Incremental lambda calculus is a fascinating concept, I hadn't heard of it before.

A theory of changes for higher-order languages: incrementalizing λ-calculi by static differentiation - https://dl.acm.org/doi/10.1145/2594291.2594304

From the abstract, I get the impression it would require very granular atomic-level language transformations, that are only practical for languages that are designed from the ground up to support creating and applying such deltas. Rust and JavaScript/React seem overly complex for reducing down to that level of granularity, especially the latter for strictly typed and deterministic changes. Maybe a language like Haskell is more suitable, since I've heard that it (or a subset) can be compiled down to typed combinators as primitives.

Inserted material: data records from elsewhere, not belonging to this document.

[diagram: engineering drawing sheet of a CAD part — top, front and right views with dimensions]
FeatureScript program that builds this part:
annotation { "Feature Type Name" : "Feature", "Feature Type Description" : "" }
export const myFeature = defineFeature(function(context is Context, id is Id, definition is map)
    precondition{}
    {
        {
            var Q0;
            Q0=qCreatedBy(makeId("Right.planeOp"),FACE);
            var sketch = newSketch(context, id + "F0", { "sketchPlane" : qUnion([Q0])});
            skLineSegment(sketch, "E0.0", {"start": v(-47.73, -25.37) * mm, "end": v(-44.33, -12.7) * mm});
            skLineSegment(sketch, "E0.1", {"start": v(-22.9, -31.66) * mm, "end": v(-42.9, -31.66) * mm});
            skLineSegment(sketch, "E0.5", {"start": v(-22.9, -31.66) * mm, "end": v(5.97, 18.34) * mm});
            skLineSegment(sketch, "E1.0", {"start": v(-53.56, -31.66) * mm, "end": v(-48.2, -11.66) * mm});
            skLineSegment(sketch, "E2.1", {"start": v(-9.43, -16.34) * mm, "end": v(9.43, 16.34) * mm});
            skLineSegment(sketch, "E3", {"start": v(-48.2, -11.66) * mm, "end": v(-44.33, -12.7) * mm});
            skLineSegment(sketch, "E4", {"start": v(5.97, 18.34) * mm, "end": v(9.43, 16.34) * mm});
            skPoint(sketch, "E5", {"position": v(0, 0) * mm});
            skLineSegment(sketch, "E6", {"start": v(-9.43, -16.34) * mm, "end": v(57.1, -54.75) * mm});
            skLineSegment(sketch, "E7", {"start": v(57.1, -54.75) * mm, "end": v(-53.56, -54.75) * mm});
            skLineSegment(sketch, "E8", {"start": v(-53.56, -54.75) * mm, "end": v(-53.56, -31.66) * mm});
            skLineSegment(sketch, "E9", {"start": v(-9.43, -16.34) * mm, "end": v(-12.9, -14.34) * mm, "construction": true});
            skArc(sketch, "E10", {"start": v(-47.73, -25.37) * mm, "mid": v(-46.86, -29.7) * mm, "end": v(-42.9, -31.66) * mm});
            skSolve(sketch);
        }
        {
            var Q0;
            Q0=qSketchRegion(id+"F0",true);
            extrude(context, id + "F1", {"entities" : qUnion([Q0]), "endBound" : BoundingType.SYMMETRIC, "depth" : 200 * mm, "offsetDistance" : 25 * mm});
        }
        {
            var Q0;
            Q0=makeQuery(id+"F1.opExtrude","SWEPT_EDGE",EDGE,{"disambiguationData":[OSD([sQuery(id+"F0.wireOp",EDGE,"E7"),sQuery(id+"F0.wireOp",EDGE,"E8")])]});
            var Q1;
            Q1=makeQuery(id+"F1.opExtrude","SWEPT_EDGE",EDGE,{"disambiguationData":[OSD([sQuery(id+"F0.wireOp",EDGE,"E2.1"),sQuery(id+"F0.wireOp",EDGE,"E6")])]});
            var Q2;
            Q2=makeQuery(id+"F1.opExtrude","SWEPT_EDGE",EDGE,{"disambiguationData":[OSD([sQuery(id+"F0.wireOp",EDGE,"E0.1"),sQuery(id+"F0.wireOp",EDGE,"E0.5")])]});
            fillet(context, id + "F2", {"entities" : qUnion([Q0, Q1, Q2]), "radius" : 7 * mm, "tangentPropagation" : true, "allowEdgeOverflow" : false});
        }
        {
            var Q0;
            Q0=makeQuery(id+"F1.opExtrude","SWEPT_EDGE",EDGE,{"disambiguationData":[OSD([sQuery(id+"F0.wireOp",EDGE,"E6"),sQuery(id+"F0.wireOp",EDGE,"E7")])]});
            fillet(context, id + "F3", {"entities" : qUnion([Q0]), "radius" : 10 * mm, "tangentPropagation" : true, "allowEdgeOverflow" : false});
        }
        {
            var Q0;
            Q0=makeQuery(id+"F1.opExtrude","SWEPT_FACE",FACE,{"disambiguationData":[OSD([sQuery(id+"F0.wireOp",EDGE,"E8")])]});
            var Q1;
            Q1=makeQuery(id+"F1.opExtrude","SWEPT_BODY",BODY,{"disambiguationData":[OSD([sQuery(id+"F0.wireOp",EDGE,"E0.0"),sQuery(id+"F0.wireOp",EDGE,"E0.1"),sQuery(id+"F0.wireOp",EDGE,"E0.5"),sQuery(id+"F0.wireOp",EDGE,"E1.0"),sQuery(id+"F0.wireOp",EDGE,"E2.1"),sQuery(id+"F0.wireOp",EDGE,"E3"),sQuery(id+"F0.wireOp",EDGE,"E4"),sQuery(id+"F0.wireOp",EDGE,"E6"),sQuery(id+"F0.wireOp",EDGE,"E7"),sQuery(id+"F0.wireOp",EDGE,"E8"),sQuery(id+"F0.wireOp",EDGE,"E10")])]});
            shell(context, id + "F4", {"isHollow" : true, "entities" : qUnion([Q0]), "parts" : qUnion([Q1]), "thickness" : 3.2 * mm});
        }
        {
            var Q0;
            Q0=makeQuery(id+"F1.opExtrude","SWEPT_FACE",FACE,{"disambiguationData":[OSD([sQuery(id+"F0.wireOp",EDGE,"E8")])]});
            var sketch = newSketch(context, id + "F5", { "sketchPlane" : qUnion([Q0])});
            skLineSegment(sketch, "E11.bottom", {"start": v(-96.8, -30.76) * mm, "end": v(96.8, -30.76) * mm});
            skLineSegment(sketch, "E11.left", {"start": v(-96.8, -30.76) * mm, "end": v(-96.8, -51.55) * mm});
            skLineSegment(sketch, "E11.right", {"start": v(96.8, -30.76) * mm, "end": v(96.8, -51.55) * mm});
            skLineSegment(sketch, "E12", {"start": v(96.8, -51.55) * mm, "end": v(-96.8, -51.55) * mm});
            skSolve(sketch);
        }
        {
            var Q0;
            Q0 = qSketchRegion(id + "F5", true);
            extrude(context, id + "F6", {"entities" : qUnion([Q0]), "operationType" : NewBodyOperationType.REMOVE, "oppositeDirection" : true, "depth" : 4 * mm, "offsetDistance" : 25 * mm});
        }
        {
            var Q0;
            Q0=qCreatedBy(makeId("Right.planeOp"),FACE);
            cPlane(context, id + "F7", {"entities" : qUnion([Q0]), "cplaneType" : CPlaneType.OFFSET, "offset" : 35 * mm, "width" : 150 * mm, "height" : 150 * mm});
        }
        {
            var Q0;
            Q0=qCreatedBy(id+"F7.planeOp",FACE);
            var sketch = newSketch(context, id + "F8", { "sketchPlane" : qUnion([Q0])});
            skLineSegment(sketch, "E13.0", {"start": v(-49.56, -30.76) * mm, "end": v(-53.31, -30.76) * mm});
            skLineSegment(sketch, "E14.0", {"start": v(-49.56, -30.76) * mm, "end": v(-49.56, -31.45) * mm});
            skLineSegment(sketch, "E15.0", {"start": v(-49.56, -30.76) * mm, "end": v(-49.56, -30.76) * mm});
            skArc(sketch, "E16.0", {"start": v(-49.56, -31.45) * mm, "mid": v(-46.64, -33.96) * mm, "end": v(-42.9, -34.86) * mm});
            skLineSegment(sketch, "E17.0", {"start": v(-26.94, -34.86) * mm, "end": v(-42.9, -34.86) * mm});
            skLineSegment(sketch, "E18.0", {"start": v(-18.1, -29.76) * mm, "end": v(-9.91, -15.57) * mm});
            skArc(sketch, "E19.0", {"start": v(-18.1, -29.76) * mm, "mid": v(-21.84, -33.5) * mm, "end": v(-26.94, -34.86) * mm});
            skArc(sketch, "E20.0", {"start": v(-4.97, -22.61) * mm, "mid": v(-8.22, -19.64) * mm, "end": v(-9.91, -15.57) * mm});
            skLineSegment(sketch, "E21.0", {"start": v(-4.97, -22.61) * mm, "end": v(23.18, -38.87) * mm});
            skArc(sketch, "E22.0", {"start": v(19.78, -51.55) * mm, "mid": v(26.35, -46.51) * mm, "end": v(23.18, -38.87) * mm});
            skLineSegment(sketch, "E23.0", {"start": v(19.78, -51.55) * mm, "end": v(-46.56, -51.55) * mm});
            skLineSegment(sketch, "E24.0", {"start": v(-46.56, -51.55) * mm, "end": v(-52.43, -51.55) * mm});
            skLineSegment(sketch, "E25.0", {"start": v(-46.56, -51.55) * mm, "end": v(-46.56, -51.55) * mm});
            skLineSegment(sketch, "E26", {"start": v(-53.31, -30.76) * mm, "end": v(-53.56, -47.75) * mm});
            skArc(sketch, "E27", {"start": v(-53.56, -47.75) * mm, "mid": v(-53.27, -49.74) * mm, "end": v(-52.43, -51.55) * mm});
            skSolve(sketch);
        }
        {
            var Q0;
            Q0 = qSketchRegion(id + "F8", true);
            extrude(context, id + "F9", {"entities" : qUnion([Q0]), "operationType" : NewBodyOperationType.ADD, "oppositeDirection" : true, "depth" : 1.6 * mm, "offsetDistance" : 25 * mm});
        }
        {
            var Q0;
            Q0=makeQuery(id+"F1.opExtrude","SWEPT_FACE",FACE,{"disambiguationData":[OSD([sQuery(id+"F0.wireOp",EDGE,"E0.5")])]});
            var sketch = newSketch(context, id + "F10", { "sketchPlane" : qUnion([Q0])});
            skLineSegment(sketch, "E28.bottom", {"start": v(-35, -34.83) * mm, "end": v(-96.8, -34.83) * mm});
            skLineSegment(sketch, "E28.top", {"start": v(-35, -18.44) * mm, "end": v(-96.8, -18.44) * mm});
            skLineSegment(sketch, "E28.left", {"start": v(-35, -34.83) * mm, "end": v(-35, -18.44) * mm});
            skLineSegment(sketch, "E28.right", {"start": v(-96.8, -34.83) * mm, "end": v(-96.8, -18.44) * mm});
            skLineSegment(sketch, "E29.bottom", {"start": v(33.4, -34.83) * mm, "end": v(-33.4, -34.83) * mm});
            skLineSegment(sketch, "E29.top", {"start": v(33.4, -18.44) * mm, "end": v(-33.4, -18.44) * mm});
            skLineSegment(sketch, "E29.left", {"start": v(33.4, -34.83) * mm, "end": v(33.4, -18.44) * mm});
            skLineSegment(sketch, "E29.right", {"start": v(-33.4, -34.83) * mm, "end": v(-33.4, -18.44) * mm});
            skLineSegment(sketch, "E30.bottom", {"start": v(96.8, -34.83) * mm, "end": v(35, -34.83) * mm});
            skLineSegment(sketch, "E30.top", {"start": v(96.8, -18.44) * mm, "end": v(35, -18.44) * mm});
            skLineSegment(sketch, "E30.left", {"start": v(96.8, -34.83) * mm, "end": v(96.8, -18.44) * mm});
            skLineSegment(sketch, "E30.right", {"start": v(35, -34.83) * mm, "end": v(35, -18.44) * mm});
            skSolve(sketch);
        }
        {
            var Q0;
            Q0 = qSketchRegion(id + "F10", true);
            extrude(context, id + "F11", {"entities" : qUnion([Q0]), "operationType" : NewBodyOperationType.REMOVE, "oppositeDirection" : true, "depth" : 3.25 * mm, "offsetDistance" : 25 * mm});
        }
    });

> probably need a language with HKT

Ah, that sounds related to the thought above, that the technique may be best implemented at the level of language design. Does "HKT" mean "higher kinded types"? Closest I could find was a library for TypeScript: https://majorlift.github.io/hkt-toolbelt/

> _truly_ immediate mode framework where each widget is a pure function

It sounds like the "functional reactive" paradigm, which I think React is loosely based on and probably UI libraries like Imgui and others in Rust also. But none of them are "pure" like you describe because the languages they're built on are not pure all the way to the bottom. (Maybe Rust is, but it's likely too complex to practically "diff" and "patch" not only the data models but the running code incrementally, though I may be misunderstanding.)